To: <amps@contesting.com>
Subject: [AMPS] Resoldering 3-500Z Filament Pins ??
From: g.jones@bom.gov.au (Graham Jones)
Date: Mon, 5 Apr 1999 08:58:24 +1000
Yeah likewise,

        About a year ago when I was just getting started on Amp gear, I was 
doing
some tube tests. I was going through a routine of powering down, replacing
the 4 PA tubes, powering up again to test the tubes, then powering down
again for the next set of tubes etc. After a while, I got out of sync. and
I was just putting my hand into the PA compartment to remove the anode
clips when I barely noticed a very faint purple-ish glow through the tube's
ceramic insulator. Fortunately this registered somewhere in the deep
recesses of my brain suggesting that perhaps this wasn't a good time to
proceed! Sure enough the HV was still on. It was only 2KV and not 6KV like
yours Jon, but I still shudder when I think how close I came. If it hadn't
been dark enough in the tube compartment to see the faint glow
.................. ?

        The manufacturer's maintenance manual points out that that interlocks 
were
not deemed necessary because they had plastered the chassis with adequate
high voltage warning stickers!! 

        I now try to keep the habit of always shorting out the anodes before 
going
in, regardless of the powered status of the amp, even at the risk of
possibly damaging something if the HV is on. At least I will stay undamaged
:-)

        I recall that thirty years ago when I worked at Collins Radio here in 
Oz,
building 208U-10 10Kw SSB transmitters, it was a sackable offence for the
test technician to work in the PA compartment without first applying the
built-in shorting wand to the HV supply.

Cheers, 

Graham (VK3BKG)

----------
> From: Jon Ogden <jono@enteract.com>
> To: Dick Green <dick.green@valley.net>; Michael Tope <W4EF@pacbell.net>;
'AMPS' <amps@contesting.com>
> Subject: Re: [AMPS] Resoldering 3-500Z Filament Pins ??

◆ Work task 1: According to the amplifier safety email, why did the manufacturer's maintenance manual say interlocks were not deemed necessary?
◆ Work task 2: Write the next part of the amplifier safety email, picking up right after its final line.

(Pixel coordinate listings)
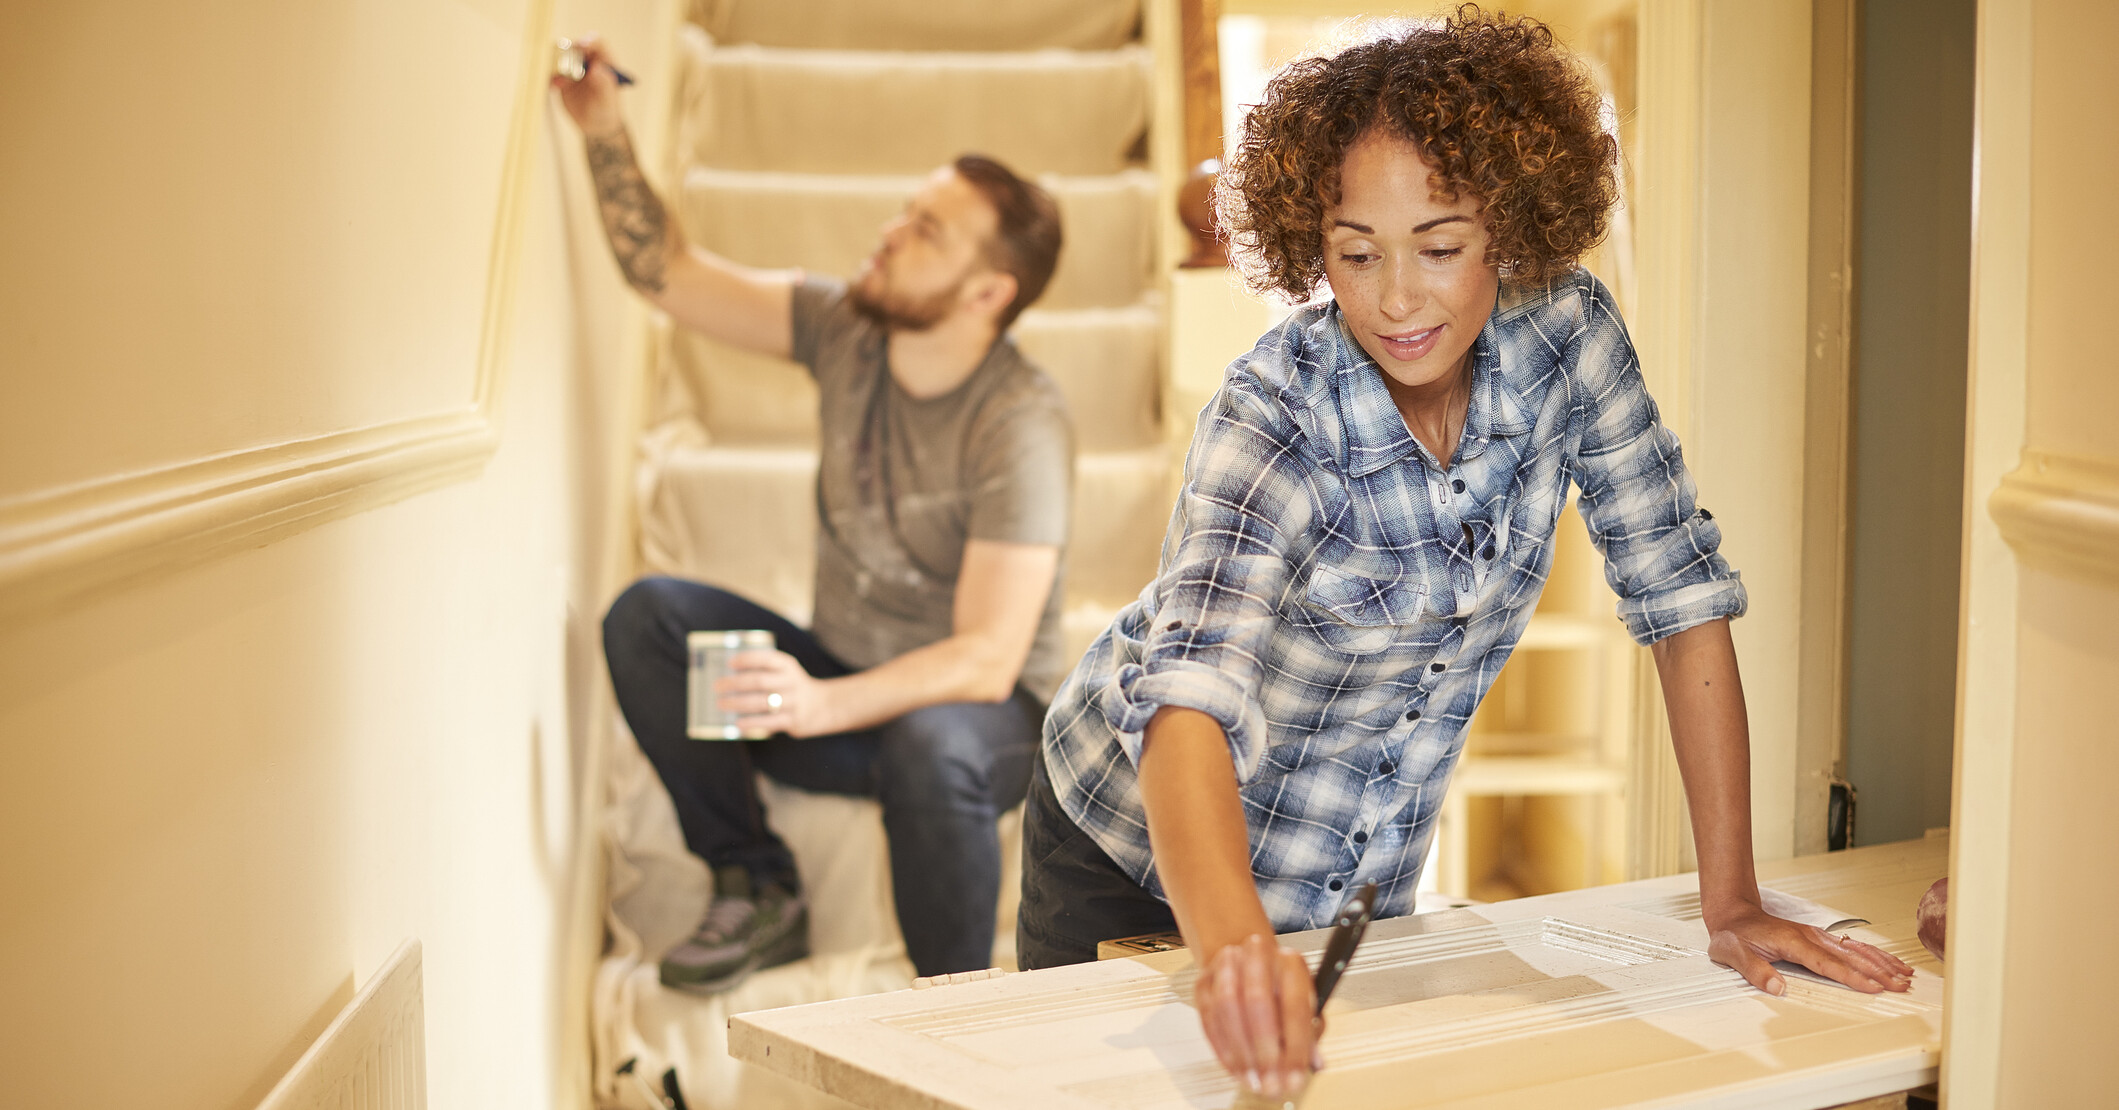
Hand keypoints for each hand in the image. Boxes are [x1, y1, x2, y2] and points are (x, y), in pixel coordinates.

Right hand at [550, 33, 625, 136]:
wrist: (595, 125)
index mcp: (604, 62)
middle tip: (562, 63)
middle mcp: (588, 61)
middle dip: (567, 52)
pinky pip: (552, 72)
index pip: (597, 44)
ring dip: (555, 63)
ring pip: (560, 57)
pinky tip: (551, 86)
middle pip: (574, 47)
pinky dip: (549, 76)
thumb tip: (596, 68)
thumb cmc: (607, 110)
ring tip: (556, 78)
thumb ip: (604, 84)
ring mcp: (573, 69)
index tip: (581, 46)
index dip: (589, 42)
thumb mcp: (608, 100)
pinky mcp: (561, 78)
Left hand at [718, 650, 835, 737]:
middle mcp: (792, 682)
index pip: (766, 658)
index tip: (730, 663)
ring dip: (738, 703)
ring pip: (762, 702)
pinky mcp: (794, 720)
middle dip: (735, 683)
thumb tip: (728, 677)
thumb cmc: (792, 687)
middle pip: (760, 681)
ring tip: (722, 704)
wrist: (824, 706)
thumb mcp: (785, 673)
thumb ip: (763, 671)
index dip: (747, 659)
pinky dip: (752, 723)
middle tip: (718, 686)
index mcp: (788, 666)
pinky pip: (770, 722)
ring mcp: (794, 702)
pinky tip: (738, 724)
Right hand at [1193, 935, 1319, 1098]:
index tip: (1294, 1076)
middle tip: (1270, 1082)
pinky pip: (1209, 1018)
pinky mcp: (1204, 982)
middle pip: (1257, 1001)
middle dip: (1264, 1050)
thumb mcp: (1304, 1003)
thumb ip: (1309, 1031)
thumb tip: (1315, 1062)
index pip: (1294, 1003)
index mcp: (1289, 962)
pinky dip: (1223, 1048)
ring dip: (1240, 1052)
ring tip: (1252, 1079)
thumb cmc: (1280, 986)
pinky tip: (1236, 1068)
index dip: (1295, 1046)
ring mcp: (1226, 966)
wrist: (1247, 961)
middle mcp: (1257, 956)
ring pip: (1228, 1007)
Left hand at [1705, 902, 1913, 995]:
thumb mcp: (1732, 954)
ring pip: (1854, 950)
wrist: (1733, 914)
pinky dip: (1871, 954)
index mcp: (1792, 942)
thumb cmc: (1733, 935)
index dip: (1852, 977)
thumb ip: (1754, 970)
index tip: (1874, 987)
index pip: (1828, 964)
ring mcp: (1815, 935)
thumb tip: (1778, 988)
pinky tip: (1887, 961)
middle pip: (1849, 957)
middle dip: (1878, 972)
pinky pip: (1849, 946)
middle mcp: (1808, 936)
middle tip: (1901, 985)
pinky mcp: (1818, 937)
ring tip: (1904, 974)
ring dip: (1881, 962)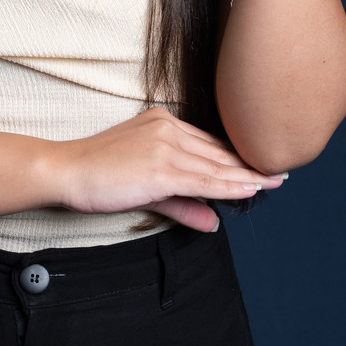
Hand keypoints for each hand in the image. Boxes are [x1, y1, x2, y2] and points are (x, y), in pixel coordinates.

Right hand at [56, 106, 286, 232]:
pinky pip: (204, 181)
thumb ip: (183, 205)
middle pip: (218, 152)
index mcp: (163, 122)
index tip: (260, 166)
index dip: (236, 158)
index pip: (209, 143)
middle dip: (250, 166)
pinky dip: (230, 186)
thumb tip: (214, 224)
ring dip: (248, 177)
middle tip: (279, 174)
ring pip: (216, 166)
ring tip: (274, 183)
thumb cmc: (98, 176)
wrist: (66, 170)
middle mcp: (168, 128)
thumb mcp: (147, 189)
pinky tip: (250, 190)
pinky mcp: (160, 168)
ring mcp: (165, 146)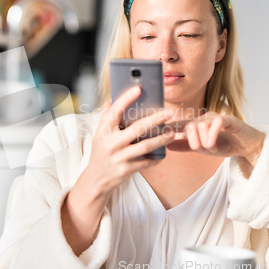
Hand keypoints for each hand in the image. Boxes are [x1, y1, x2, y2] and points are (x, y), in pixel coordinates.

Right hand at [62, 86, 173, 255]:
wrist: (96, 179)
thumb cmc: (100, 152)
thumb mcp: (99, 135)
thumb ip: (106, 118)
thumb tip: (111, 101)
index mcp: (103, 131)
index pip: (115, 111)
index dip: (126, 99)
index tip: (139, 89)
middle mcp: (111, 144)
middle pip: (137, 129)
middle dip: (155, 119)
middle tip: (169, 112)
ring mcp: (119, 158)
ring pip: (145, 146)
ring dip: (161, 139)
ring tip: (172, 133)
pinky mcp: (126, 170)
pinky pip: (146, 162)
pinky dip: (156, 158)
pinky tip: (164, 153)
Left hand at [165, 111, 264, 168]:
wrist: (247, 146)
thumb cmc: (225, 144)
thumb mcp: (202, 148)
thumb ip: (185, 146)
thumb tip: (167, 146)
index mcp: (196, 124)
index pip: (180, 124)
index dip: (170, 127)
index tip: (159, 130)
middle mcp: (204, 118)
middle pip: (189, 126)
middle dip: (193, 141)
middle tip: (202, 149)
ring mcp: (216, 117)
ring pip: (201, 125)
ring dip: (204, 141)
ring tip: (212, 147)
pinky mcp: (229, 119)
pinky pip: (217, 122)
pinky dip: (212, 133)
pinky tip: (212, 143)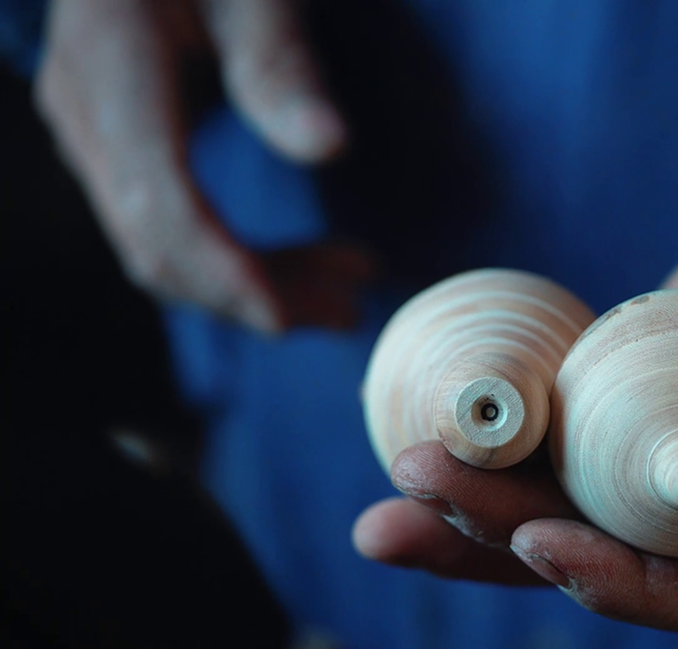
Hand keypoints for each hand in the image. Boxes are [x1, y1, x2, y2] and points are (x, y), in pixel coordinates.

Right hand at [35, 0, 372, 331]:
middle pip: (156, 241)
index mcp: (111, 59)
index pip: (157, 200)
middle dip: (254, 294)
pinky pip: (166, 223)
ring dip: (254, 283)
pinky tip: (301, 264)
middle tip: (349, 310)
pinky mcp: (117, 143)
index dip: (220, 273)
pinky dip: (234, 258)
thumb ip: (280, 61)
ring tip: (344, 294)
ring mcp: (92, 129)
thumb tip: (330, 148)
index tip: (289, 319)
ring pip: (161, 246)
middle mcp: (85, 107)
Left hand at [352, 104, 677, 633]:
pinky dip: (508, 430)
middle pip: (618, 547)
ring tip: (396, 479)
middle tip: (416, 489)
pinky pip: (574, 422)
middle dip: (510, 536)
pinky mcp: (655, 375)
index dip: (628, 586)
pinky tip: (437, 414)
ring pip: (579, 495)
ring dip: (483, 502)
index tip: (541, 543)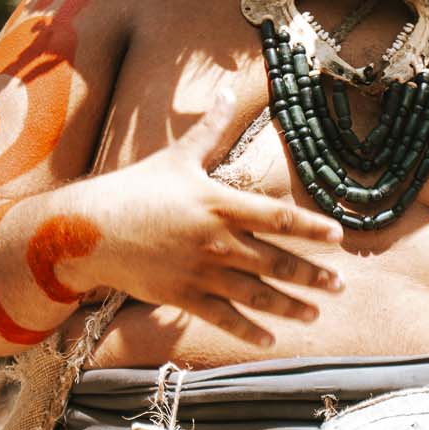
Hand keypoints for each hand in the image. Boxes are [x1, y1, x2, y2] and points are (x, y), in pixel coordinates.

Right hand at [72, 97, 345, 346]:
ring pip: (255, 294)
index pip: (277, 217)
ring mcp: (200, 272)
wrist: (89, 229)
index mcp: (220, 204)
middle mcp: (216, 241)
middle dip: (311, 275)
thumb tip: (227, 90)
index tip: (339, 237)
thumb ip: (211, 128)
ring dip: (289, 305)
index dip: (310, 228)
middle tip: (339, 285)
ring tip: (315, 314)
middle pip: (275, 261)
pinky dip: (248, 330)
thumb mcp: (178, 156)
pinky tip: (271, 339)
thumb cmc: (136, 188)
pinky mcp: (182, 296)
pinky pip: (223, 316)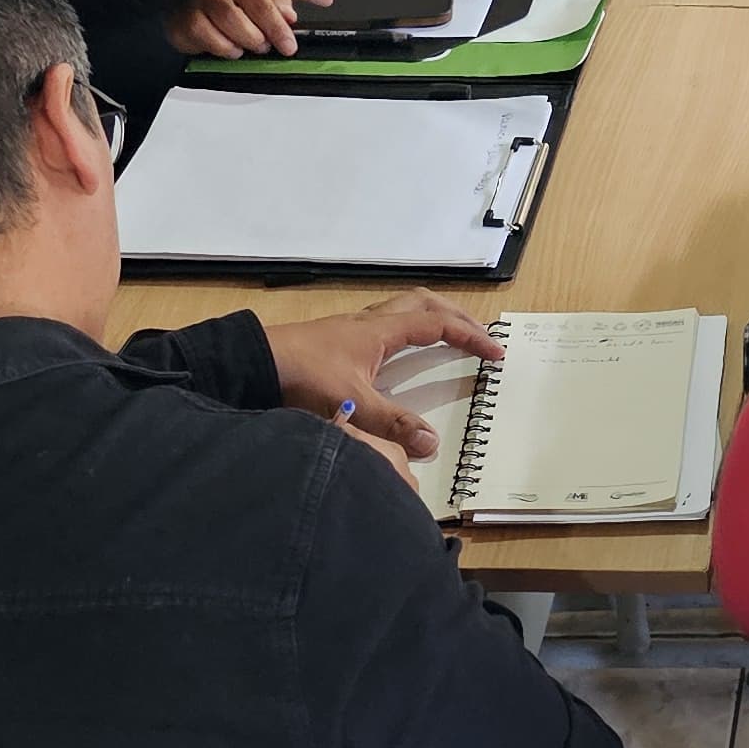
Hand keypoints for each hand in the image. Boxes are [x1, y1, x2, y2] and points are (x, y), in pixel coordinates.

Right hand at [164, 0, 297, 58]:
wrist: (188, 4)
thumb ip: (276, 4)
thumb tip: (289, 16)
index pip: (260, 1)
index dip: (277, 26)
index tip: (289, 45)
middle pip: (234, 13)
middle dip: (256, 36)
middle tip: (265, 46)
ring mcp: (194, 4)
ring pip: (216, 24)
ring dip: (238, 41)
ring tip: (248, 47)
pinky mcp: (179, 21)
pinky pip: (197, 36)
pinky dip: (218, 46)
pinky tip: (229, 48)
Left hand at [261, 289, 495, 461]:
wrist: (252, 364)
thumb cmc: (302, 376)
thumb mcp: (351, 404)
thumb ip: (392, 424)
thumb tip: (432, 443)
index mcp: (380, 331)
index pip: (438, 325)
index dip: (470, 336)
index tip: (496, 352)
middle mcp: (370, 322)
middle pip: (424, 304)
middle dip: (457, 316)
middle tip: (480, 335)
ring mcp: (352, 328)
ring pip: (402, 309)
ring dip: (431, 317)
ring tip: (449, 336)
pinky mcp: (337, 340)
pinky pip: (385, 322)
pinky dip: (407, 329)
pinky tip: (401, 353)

◆ Expected answer 1: Because the manufacturer had plastered the chassis with adequate high voltage warning stickers.

◆ Expected answer 2:
To: <amps@contesting.com>
> Date: 02 04, 1999 7:51 AM
> 
> 
> >Semiconductors all over the radio blow before
> >the fuse does.
> 
> One of Murphy's Laws of Electronics!  The circuit intended to be 
> protected BY the fuse will blow first, thereby protecting the fuse!
> 
> 
> > And let's not talk about the time I touched one of the plate
> >caps on an SB-200 because I thought it was loose and forgot that HV was
on.
> 
> Ouch!  Makes me think of what I almost did.  About a year ago I powered 
> up the filaments on my amp as part of some initial smoke tests.  I was 
> tempted to touch the anode and make sure the tube was well seated in the 
> socket.  I didn't.  When I went to turn the filaments off, I noticed my 
> HV meter was not zero.  Unbeknowns to me, I had earlier left the HV 
> supply switch turned on so when I turned on the filament switch, the HV 
> was on as well - at 6 KV!  I about fainted and I still get queasy till 
> this day thinking of what I almost did.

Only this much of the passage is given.